AWS Lambda Performance and Cold Starts
This article was written by Clay Smith, a Developer Advocate at New Relic. The original article is located here.
One of the most discussed components of serverless compute architecture is Function-as-a-Service (FaaS) products like Amazon Web Services Lambda. AWS Lambda and competitors like Google Cloud Functions or Microsoft Azure Functions are designed to let developers write scalable code without having to think about the details of the container, operating system, or infrastructure that actually runs the program.
While this offers a less complex (and potentially much less expensive) way to build systems, it presents a new challenge to operators and developers: How do you build fast and resilient functions when many traditional system and application metrics are either unavailable or no longer relevant?
To help answer that question and make more informed performance decisions, let’s look at metrics from AWS Lambda functions that respond to external API requests. We’ll analyze function invocation time and HTTP request timing data for Lambda functions behind an API Gateway to understand the latencies of different components.
Observing Cold Start Time in the Real World
Cold start time refers to the increased invocation time that can occur when a Lambda function is invoked after not being used for a long enough period of time. Observing cold start time is relatively straightforward. In this example using data from New Relic Infrastructure’s AWS Lambda integration, we can see how long functions took to execute for four example functions created for this post:
In the chart above, the function in green executes faster than the others. It finishes in less than 100 milliseconds in most cases. (This threshold is important since, as of early 2017, AWS bills Lambda functions in 100-millisecond intervals.)
Functions will vary in their execution time, yet all of these functions are identical and run in the same region. The only difference is how often they are triggered from an external API request. Using New Relic Synthetics monitors, the green function (memInfo0) is invoked once a minute, while the other functions are invoked every 10, 30, and 60 minutes, respectively. We also can count the number of invocations (in order to safely remain in the AWS Lambda free tier):
In theory, because the green function is kept warm by Lambda’s internal scheduler so that it can more quickly respond to frequent requests, it should execute faster in response to its event trigger. While it’s nice to have a Lambda function execute slightly faster, does it actually matter in the real world when responding to an external API request?
End-to-End Request Visibility Using Synthetic Checks
To better understand how Lambda functions can respond to real-world requests (including network latency, TLS negotiation, and connection time), we’ve set up and collected data from Virginia-based synthetic check monitors invoking identical Lambda functions behind an API Gateway running in a West Coast AWS region.
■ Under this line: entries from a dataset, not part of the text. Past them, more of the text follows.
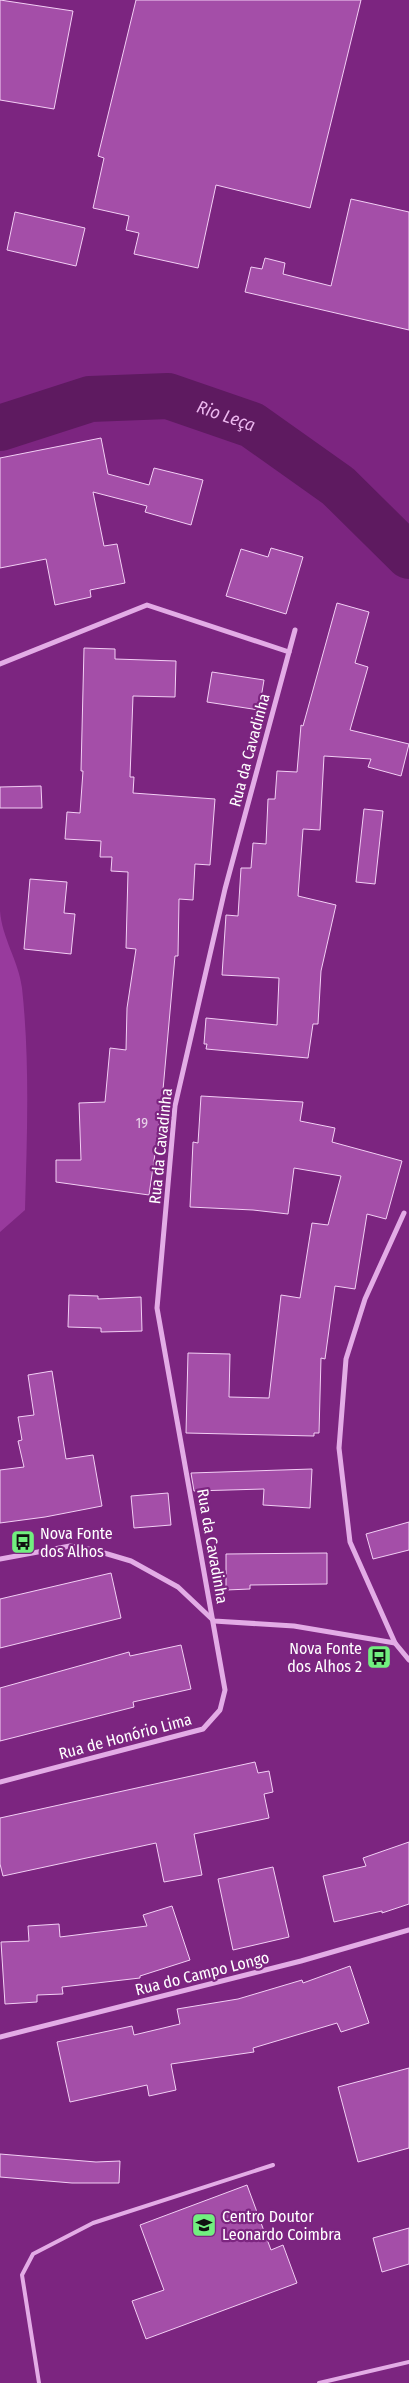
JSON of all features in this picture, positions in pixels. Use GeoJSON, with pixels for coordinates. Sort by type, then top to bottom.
{"type":"FeatureCollection","features":[{"type":"Feature","properties":{"kind":"street"},"geometry":{"type":"LineString","coordinates":[[0,664],[147,605],[289,652]]}},
{"type":"Feature","properties":{"kind":"street","name":"Rua da Cavadinha"},"geometry":{"type":"LineString","coordinates":[[214,1622],[157,1308],[175,1106],[224,889],[295,630]]}},
{"type":"Feature","properties":{"kind":"street"},"geometry":{"type":"LineString","coordinates":[[404,1213],[365,1299],[346,1360],[339,1448],[350,1542],[395,1643],[409,1660]]}},
{"type":"Feature","properties":{"kind":"street"},"geometry":{"type":"LineString","coordinates":[[0,1560],[70,1546],[94,1550],[131,1561],[178,1587],[214,1622],[294,1626],[395,1643]]}},
{"type":"Feature","properties":{"kind":"street","name":"Rua de Honório Lima"},"geometry":{"type":"LineString","coordinates":[[0,1782],[204,1728],[220,1710],[225,1690],[214,1622]]}},
{"type":"Feature","properties":{"kind":"street","name":"Rua do Campo Longo"},"geometry":{"type":"LineString","coordinates":[[0,2037],[301,1961],[409,1930]]}},
{"type":"Feature","properties":{"kind":"lane"},"geometry":{"type":"LineString","coordinates":[[39,2383],[22,2275],[33,2254],[92,2222],[274,2165]]}},
{"type":"Feature","properties":{"kind":"lane"},"geometry":{"type":"LineString","coordinates":[[319,2383],[409,2362]]}},
{"type":"Feature","properties":{"kind":"shaded area"},"geometry":{"type":"Polygon","coordinates":[[[0,911],[1,921],[18,969],[22,988],[25,1016],[27,1099],[25,1210],[0,1232],[0,911]]]}},
{"type":"Feature","properties":{"kind":"building"},"geometry":{"type":"Polygon","coordinates":[[[0,0],[73,11],[54,109],[0,100],[0,0]]]}},
{"type":"Feature","properties":{"kind":"building"},"geometry":{"type":"Polygon","coordinates":[[[136,0],[361,0],[310,208],[216,185],[198,268],[134,254],[139,233],[126,230],[129,216],[93,208],[104,158],[98,156],[136,0]]]}},
{"type":"Feature","properties":{"kind":"building"},"geometry":{"type":"Polygon","coordinates":[[[351,199],[409,212],[409,330],[245,292],[251,267],[262,269],[265,258],[285,263],[283,274],[331,286],[351,199]]]}},
{"type":"Feature","properties":{"kind":"building"},"geometry":{"type":"Polygon","coordinates":[[[15,212],[85,228],[76,266],[7,250],[15,212]]]}},
{"type":"Feature","properties":{"kind":"building"},"geometry":{"type":"Polygon","coordinates":[[[101,438],[108,474],[149,485],[154,468],[203,480],[191,525],[145,512],[147,506],[93,492],[104,546],[117,544],[125,583],[90,590],[91,597],[55,605],[46,559],[0,568],[0,458],[101,438]]]}},
{"type":"Feature","properties":{"kind":"building"},"geometry":{"type":"Polygon","coordinates":[[[271,548],[303,557],[286,614],[226,596],[241,549],[268,557],[271,548]]]}},
{"type":"Feature","properties":{"kind":"building"},"geometry":{"type":"Polygon","coordinates":[[[337,603],[369,612],[355,663],[368,667],[350,730],[409,744],[401,776],[368,767],[371,759],[324,756],[320,830],[303,829],[298,896],[336,905],[321,971],[318,1024],[313,1024],[308,1058],[206,1049],[207,1044],[204,1044],[206,1018],[277,1025],[279,978],[222,975],[226,915],[238,916],[241,868],[251,868],[253,843],[266,844],[268,799],[275,799],[277,771],[297,772],[301,725],[303,726],[337,603]]]}},
{"type":"Feature","properties":{"kind":"building"},"geometry":{"type":"Polygon","coordinates":[[[84,648],[115,649],[115,659],[176,661],[175,697],[133,696],[130,777],[134,777],[133,793],[215,799],[210,865],[195,864],[193,900],[179,899],[178,956],[175,956],[161,1112],[149,1195],[56,1182],[56,1160],[81,1160],[79,1103],[105,1102],[110,1048],[126,1050],[127,1008],[136,949],[126,948],[128,872],[111,871],[112,857],[100,857],[101,841],[65,839],[67,812],[80,813],[83,771],[81,771],[84,648]]]}},
{"type":"Feature","properties":{"kind":"building"},"geometry":{"type":"Polygon","coordinates":[[[212,672],[264,680],[259,710],[207,702],[212,672]]]}},
{"type":"Feature","properties":{"kind":"building"},"geometry":{"type":"Polygon","coordinates":[[[41,786],[42,808],[0,808],[0,787],[41,786]]]}},
{"type":"Feature","properties":{"kind":"building"},"geometry":{"type":"Polygon","coordinates":[[[364,809],[383,811],[375,884],[356,882],[364,809]]]}},
{"type":"Feature","properties":{"kind":"building"},"geometry":{"type":"Polygon","coordinates":[[[30,879],[67,882],[64,913],[75,914],[71,954],[24,949],[30,879]]]}},
{"type":"Feature","properties":{"kind":"building"},"geometry":{"type":"Polygon","coordinates":[[[201,1096],[303,1102],[300,1121],[335,1128],[332,1142],[402,1161],[386,1219],[367,1214],[355,1289],[335,1286],[325,1359],[321,1358],[319,1433],[314,1433],[314,1436],[186,1433],[188,1353],[230,1354],[229,1397],[269,1398],[281,1295],[300,1298],[312,1223],[328,1225],[341,1176],[294,1168],[288,1214],[190,1207],[193,1142],[198,1143],[201,1096]]]}},
{"type":"Feature","properties":{"kind":"building"},"geometry":{"type":"Polygon","coordinates":[[[69,1295],[98,1296],[98,1299],[141,1297],[142,1331],[101,1332],[101,1328],[68,1327],[69,1295]]]}},
{"type":"Feature","properties":{"kind":"building"},"geometry":{"type":"Polygon","coordinates":[[[52,1371],[66,1459],[93,1455],[102,1506],[0,1523],[0,1470],[24,1467],[18,1441],[22,1440],[18,1417],[34,1415],[28,1375],[52,1371]]]}},
{"type":"Feature","properties":{"kind":"building"},"geometry":{"type":"Polygon","coordinates":[[[312,1469],[310,1508],[263,1505],[264,1489],[194,1491],[191,1473],[312,1469]]]}},
{"type":"Feature","properties":{"kind":"building"},"geometry":{"type":"Polygon","coordinates":[[[168,1493],[171,1525],[134,1528],[131,1496],[168,1493]]]}},
{"type":"Feature","properties":{"kind":"building"},"geometry":{"type":"Polygon","coordinates":[[[409,1522],[409,1550],[373,1559],[366,1534],[409,1522]]]}},
{"type":"Feature","properties":{"kind":"building"},"geometry":{"type":"Polygon","coordinates":[[[327,1553],[327,1584],[250,1585],[250,1589],[226,1590],[226,1554],[327,1553]]]}},
{"type":"Feature","properties":{"kind":"building"},"geometry":{"type":"Polygon","coordinates":[[[111,1573],[121,1618],[0,1648],[0,1599],[111,1573]]]}},
{"type":"Feature","properties":{"kind":"building"},"geometry":{"type":"Polygon","coordinates":[[[181,1645],[191,1689],[133,1702],[134,1707],[0,1741],[0,1688],[129,1652],[130,1656],[181,1645]]]}},
{"type":"Feature","properties":{"kind":"building"},"geometry":{"type":"Polygon","coordinates":[[[255,1762],[258,1773],[269,1771],[273,1792],[264,1794],[269,1818],[194,1834],[202,1875],[164,1882],[156,1843],[3,1876],[0,1864],[0,1818],[255,1762]]]}},
{"type":"Feature","properties":{"kind":"building"},"geometry":{"type":"Polygon","coordinates":[[[409,1842],[409,1904],[382,1913],[382,1911],[334,1922],[323,1876],[366,1866],[363,1858],[409,1842]]]}},
{"type":"Feature","properties":{"kind":"building"},"geometry":{"type":"Polygon","coordinates":[[[273,1867],[289,1937],[233,1950],[218,1879],[273,1867]]]}},
{"type":"Feature","properties":{"kind":"building"},"geometry":{"type":"Polygon","coordinates":[[[172,1906],[190,1960],[140,1976],[140,1978],[62,1987],[63,1994],[37,1995],[37,2002],[5,2004],[1,1942],[29,1941],[28,1926],[59,1924],[60,1937],[147,1926],[143,1915],[172,1906]]]}},
{"type":"Feature","properties":{"kind":"building"},"geometry":{"type":"Polygon","coordinates":[[[350,1966],[369,2023],[341,2032],[337,2023],[253,2048],[254,2052],[171,2064],[176,2090],[149,2096],[147,2085],[70,2102],[57,2042],[132,2026],[134,2035],[180,2024],[177,2009],[238,1999],[302,1980],[303,1983],[350,1966]]]}},
{"type":"Feature","properties":{"kind":"building"},"geometry":{"type":"Polygon","coordinates":[[[409,2068],[409,2148],[358,2162],[338,2087],[409,2068]]]}},
{"type":"Feature","properties":{"kind":"building"},"geometry":{"type":"Polygon","coordinates":[[[0,2154],[96,2162],[120,2161],[119,2183],[72,2183],[0,2177],[0,2154]]]}},
{"type":"Feature","properties":{"kind":"building"},"geometry":{"type":"Polygon","coordinates":[[[247,2185],[271,2250],[283,2245],[297,2283],[146,2339],[132,2301],[164,2290],[140,2225],[247,2185]]]}},
{"type":"Feature","properties":{"kind":"building"},"geometry":{"type":"Polygon","coordinates":[[[409,2228],[409,2264],[382,2272],[373,2238],[409,2228]]]}},
{"type":"Feature","properties":{"kind":"waterway","name":"Rio Leça"},"geometry":{"type":"LineString","coordinates":[[0,428],[90,399],[168,396],[252,425],[338,486],[409,556]]}},
{"type":"Feature","properties":{"kind":"place","name":"Nova Fonte dos Alhos"},"geometry":{"type":"Point","coordinates":[23,1542]}},
{"type":"Feature","properties":{"kind":"place","name":"Nova Fonte dos Alhos 2"},"geometry":{"type":"Point","coordinates":[379,1657]}},
{"type":"Feature","properties":{"kind":"place","name":"Centro Doutor Leonardo Coimbra"},"geometry":{"type":"Point","coordinates":[204,2225]}}]}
This data provides a more detailed view of requests powered by Lambda functions than just looking at function invocation time. Surprisingly, the performance benefit we received from warming the green function had no significant impact on how quickly the external request completed and the warmed Lambda function sometimes responded more slowly than the cold Lambda functions did.
The data also reveals that the time needed to establish a secure TLS connection to the API gateway from across North America — more than 200 milliseconds in some cases — is more significant than the Lambda execution time itself.
Because these functions rarely operate in isolation, understanding the latencies of different components — including clients, network latency, gateways, and other service dependencies — is important to understanding what (and what not) to optimize.
Lambda Optimization: Good Questions to Ask
In our example, the benefit of keeping a simple Lambda function warm was overwhelmed by other considerations. However, this is not necessarily true for all Lambda functions. Here’s a checklist of questions to ask when analyzing performance:
- Is the function performing a CPU-intensive task or making many network requests? For CPU-heavy functions, how does boosting the memory setting affect invocation time (and does it save money)?
- How does overall Lambda function size affect invocation time? Can any heavyweight library dependencies be removed, and does that cut invocation time?
- What’s the performance impact of using different serverless frameworks? Does it make sense to change, update, or remove a framework for certain functions?
- Does function warming have any meaningful impact when compared to an identical cold function in the same region?
Don’t Think Servers; Still Think Performance
As many others have said: Serverless does not mean no servers. Instead, as noted in the AWS console, serverless is more a question of not having to think about servers. While a serverless approach can simplify some computing tasks, the need to collect, understand, and analyze performance data remains as important as ever.
Functions-as-a-Service products are still new, and as developers acquire better tools and get more familiar with designing, operating, and troubleshooting FaaS systems, we should get better at building more impressive serverless architectures and apps. Until then, looking at the data and asking hard questions is a good place to start.